WHAT THE EXERCISE ASKS:
Copy out the material below, substituting "catalog" for every "catalogue" and leaving all else unchanged.

DATA SHOWN:

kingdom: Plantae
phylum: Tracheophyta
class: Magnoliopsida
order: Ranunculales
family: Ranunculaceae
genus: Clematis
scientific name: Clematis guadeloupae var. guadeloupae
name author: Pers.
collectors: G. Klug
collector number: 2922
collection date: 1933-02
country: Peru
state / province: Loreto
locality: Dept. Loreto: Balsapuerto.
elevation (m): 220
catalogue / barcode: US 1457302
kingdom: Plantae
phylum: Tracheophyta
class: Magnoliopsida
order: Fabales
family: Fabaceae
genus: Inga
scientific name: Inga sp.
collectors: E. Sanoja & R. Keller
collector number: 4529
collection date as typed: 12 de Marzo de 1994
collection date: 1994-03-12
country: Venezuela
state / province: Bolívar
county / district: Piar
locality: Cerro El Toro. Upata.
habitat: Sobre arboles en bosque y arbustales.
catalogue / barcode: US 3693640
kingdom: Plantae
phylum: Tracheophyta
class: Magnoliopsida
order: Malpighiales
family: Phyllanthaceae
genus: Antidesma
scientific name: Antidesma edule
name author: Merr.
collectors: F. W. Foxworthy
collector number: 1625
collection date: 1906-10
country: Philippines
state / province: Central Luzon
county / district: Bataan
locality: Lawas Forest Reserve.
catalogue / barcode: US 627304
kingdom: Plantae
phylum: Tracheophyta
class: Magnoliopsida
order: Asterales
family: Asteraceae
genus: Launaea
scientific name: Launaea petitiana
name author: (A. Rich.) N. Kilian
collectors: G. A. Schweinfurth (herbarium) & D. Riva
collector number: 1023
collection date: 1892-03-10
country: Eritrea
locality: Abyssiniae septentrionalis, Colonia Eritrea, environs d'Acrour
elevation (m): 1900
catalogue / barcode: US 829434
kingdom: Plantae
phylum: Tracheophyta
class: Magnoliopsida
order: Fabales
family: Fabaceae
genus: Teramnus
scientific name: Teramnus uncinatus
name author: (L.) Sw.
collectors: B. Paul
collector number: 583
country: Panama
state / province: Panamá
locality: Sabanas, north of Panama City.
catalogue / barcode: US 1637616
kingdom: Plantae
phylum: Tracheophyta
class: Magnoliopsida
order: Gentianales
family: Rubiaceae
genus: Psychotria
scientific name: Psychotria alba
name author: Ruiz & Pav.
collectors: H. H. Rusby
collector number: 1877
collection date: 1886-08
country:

FINAL RESULT:
kingdom: Plantae
phylum: Tracheophyta
class: Magnoliopsida
order: Ranunculales
family: Ranunculaceae
genus: Clematis
scientific name: Clematis guadeloupae var. guadeloupae
name author: Pers.
collectors: G. Klug
collector number: 2922
collection date: 1933-02
country: Peru
state / province: Loreto
locality: Dept. Loreto: Balsapuerto.
elevation (m): 220
catalog / barcode: US 1457302
kingdom: Plantae
phylum: Tracheophyta
class: Magnoliopsida
order: Fabales
family: Fabaceae
genus: Inga
scientific name: Inga sp.
collectors: E. Sanoja & R. Keller
collector number: 4529
collection date as typed: 12 de Marzo de 1994
collection date: 1994-03-12
country: Venezuela
state / province: Bolívar
county / district: Piar
locality: Cerro El Toro. Upata.
habitat: Sobre arboles en bosque y arbustales.
catalog / barcode: US 3693640
kingdom: Plantae
phylum: Tracheophyta
class: Magnoliopsida
order: Malpighiales
family: Phyllanthaceae
genus: Antidesma
scientific name: Antidesma edule
name author: Merr.
collectors: F. W. Foxworthy
collector number: 1625
collection date: 1906-10
country: Philippines
state / province: Central Luzon
county / district: Bataan
locality: Lawas Forest Reserve.
catalog / barcode: US 627304
kingdom: Plantae
phylum: Tracheophyta
class: Magnoliopsida
order: Asterales
family: Asteraceae
genus: Launaea
scientific name: Launaea petitiana
name author: (A. Rich.) N. Kilian
collectors: G. A. Schweinfurth (herbarium) & D. Riva
collector number: 1023
collection date: 1892-03-10
country: Eritrea
locality: Abyssiniae septentrionalis, Colonia Eritrea, environs d'Acrour
elevation (m): 1900
catalog / barcode: US 829434
kingdom: Plantae
phylum: Tracheophyta
class: Magnoliopsida
order: Fabales
family: Fabaceae
genus: Teramnus
scientific name: Teramnus uncinatus
name author: (L.) Sw.
collectors: B. Paul
collector number: 583
country: Panama
state / province: Panamá
locality: Sabanas, north of Panama City.
catalog / barcode: US 1637616
kingdom: Plantae
phylum: Tracheophyta
class: Magnoliopsida
order: Gentianales
family: Rubiaceae
genus: Psychotria
scientific name: Psychotria alba
name author: Ruiz & Pav.
collectors: H. H. Rusby
collector number: 1877
collection date: 1886-08
country:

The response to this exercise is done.